With the triathlon season soon starting, the swimming lakes are starting to reopen and it’s time to take my pool-based training into the open water.
I’ve been eagerly awaiting the reopening of Trifarm after swimming there a few times last summer. It’s a great facility with an 800m swimming lake, 10km cycling route and 1km running track. Plus they sell cake and bacon sandwiches for after your swim!
I booked onto a coaching session lead by Tri ‘n’ Swim Well (love that name) along with Glen and my friends Hayley and Andy from Havering Tri. We were split into intermediate and novice groups and coaxed into the 13 degree water.

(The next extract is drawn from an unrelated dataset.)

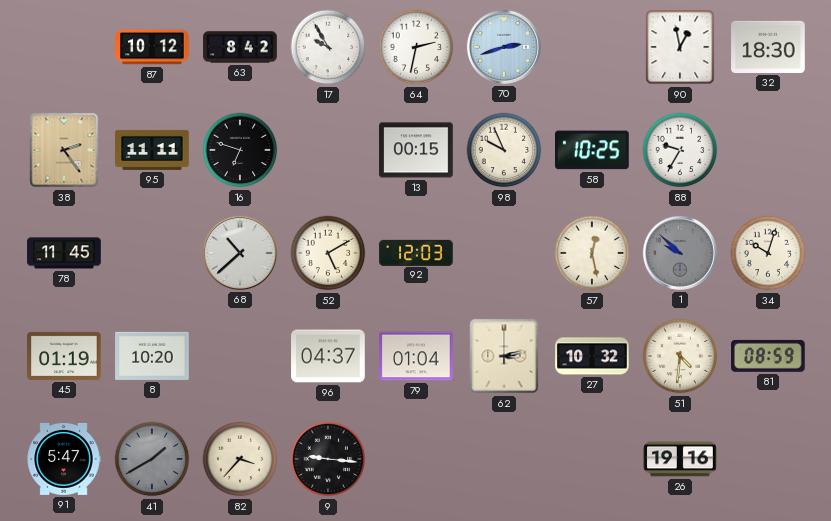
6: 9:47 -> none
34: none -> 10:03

The temperature was definitely bracing and it took a while to acclimatise. We started swimming towards the first buoy straight away to keep moving and avoid getting too cold. It was Glen’s first time in open-water and he struggled to breathe as the cold water can be a shock to the system.
Our coaches instructed and followed us from a kayak, at least they got to keep dry and warm (ish)! We swam as a group to each buoy and stopped to listen to feedback and instructions. The lake is lovely and clean, and its shallow enough at the edges to stand up. We stood on the squishy, slimy lakebed to warm our feet and tried not to think about what might be down there!
Throughout the session we went through different skills such as sighting, swimming alongside a partner and stroke technique. The instructor complimented me on my sighting skills- it was nice to have some good feedback on my swimming! I picked up some tips such as sighting wide of the buoy when the wind is creating a current in the lake, so that way you will navigate on course towards the buoy.
Another challenge was swimming in a straight line- it’s so easy to veer off course without the lanes of a swimming pool to guide you. We swam with our eyes closed to see if we could stay on a straight path. As expected I pulled over to the right, my stroke is quite imbalanced and I have a stronger pull with my left arm. It’s something for me to work on!
Glen is a strong swimmer and soon shot to the front of the pack, once his body had acclimatised to the cold water. I find swimming in a wetsuit very tiring, the rubber sleeves provide more resistance and each stroke seems to take more effort. I was pretty exhausted by the end of the session!
We spent an hour swimming two laps of the lake, totaling 1600m (1 mile). Our group joined up with the novice swimmers, and we set off on a mass start to simulate race day at a triathlon. Drafting on the swim saves a great deal of energy (it’s said up to 25-30%) for the rest of the race. I swam behind Hayley and had the benefit of being pulled along in her slipstream!
Glen and I had brought our bikes to make the most of the session at Trifarm, so we set off on a ride around the country lanes. Our cycle involved a lot of stopping and starting as we were unfamiliar with the route and had to check the map regularly. We took a few wrong turns but it all added to the mileage. It was a hilly route and I pushed to keep up with Glen’s pace. We arrived back at Trifarm after 27.3 miles, and we did think about going for a run but decided against it!
I’ll hopefully get in a few more sessions at Trifarm before my first big race of the season. I’d thoroughly recommend Tri ‘n’ Swim Well sessions to anyone new to open water swimming. It was £17 for the session and they are running throughout the summer. They also hire and sell HUUB wetsuits, which are considered to be the best on the market.
Spending the morning at the lake, meant that I missed out on the buzz of spectating at the London Marathon. I had a lot of catching up and congratulating to do on Twitter, Facebook and Instagram when I got home!
Have you ever tried open water swimming? Did you watch the marathon over the weekend?